Securing Multiuser Underlay Cognitive Transmissions with Hardware Impairments and Channel Estimation Errors

We investigate physical-layer security for a multiuser underlay cognitive system with hardware impairments (HIs) and channel estimation errors (CEEs), which comprises multiple cognitive users (CUs), a cognitive base station (CBS), and an eavesdropper (E). Considering the quality-of-service of primary transmissions, the cognitive transmit power is limited by interference threshold at the primary receiver. To safeguard the cognitive transmissions, a selection combining (SC) scheme and a switch-and-examine combining with post-selection (SECPS) scheme are proposed to improve the security-reliability tradeoff (SRT). As a baseline, we also analyze the SRT performance of round-robin scheduling (RRS) scheme. The closed-form expressions of outage probabilities (OPs) and intercept probabilities (IPs) are derived for these schemes.
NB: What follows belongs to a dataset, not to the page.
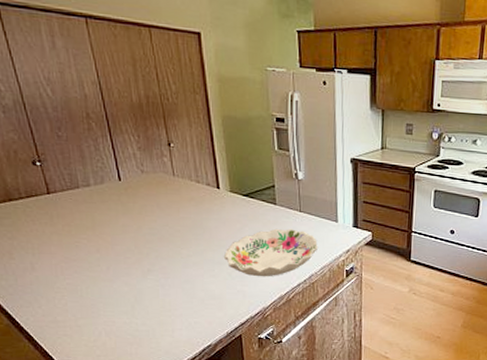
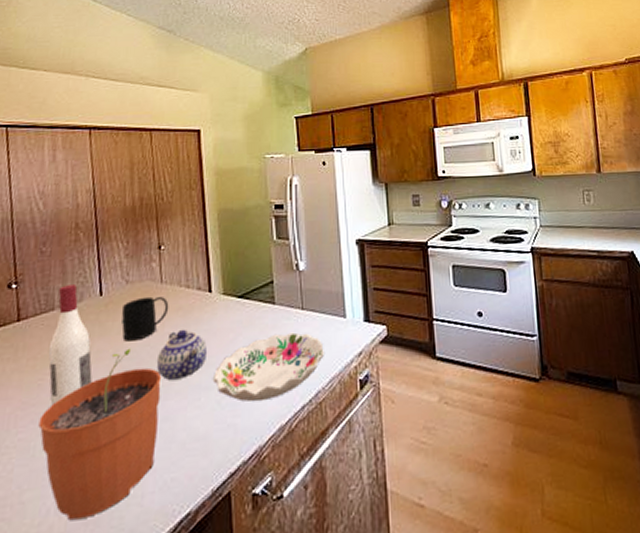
wine bottle: none [80,167,121,261] -> present [48,283,92,404]
plant pot: none [81,226,181,341] -> present [38,348,162,521]
mug: none [141,186,182,221] -> present [122,296,169,342]
teapot: none [175,216,219,254] -> present [156,329,208,380]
Additionally, we study the diversity gains of the RRS, SC, and SECPS schemes and it shows that the CEEs cause the diversity gain drop to zero while the HIs have no impacts on the diversity gain if the outage event does not occurs. Numerical results are provided to show that the SC scheme achieves the best SRT performance at the cost of much computation overhead. Moreover, the SRT performance of the SECPS scheme outperforms that of the RRS scheme and it consumes less computation overhead than the SC scheme when a suitable threshold is set.